● **DIRECTIONS**
All lines in the records below with the word "cytoplasmic" must be returned.

● **DATA RECORDS**
::::::::

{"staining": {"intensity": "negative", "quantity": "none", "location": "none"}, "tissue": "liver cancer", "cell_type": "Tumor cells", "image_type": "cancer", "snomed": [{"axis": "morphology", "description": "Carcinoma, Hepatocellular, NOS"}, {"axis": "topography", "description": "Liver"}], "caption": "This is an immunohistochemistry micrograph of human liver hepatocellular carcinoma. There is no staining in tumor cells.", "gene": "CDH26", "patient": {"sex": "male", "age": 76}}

::::::::

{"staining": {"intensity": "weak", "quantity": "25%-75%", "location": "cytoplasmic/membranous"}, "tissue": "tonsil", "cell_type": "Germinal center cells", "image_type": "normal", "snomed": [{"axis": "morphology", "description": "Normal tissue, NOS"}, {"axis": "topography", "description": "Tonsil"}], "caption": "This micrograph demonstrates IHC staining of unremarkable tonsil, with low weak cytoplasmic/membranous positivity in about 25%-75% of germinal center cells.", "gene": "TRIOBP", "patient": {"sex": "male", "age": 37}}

::::::::

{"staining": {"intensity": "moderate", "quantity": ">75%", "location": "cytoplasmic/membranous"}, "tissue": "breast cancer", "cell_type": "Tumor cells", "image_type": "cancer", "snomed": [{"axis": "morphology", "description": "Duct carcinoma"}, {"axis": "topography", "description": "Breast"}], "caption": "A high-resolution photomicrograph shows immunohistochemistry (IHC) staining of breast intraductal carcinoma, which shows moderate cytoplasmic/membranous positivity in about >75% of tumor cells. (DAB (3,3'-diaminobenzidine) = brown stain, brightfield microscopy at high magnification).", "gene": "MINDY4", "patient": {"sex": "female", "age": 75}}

::::::::

● **RESULT BELOW**
{"staining": {"intensity": "weak", "quantity": "25%-75%", "location": "cytoplasmic/membranous"}, "tissue": "tonsil", "cell_type": "Germinal center cells", "image_type": "normal", "snomed": [{"axis": "morphology", "description": "Normal tissue, NOS"}, {"axis": "topography", "description": "Tonsil"}], "caption": "This micrograph demonstrates IHC staining of unremarkable tonsil, with low weak cytoplasmic/membranous positivity in about 25%-75% of germinal center cells.", "gene": "TRIOBP", "patient": {"sex": "male", "age": 37}}
{"staining": {"intensity": "moderate", "quantity": ">75%", "location": "cytoplasmic/membranous"}, "tissue": "breast cancer", "cell_type": "Tumor cells", "image_type": "cancer", "snomed": [{"axis": "morphology", "description": "Duct carcinoma"}, {"axis": "topography", "description": "Breast"}], "caption": "A high-resolution photomicrograph shows immunohistochemistry (IHC) staining of breast intraductal carcinoma, which shows moderate cytoplasmic/membranous positivity in about >75% of tumor cells. (DAB (3,3'-diaminobenzidine) = brown stain, brightfield microscopy at high magnification).", "gene": "MINDY4", "patient": {"sex": "female", "age": 75}}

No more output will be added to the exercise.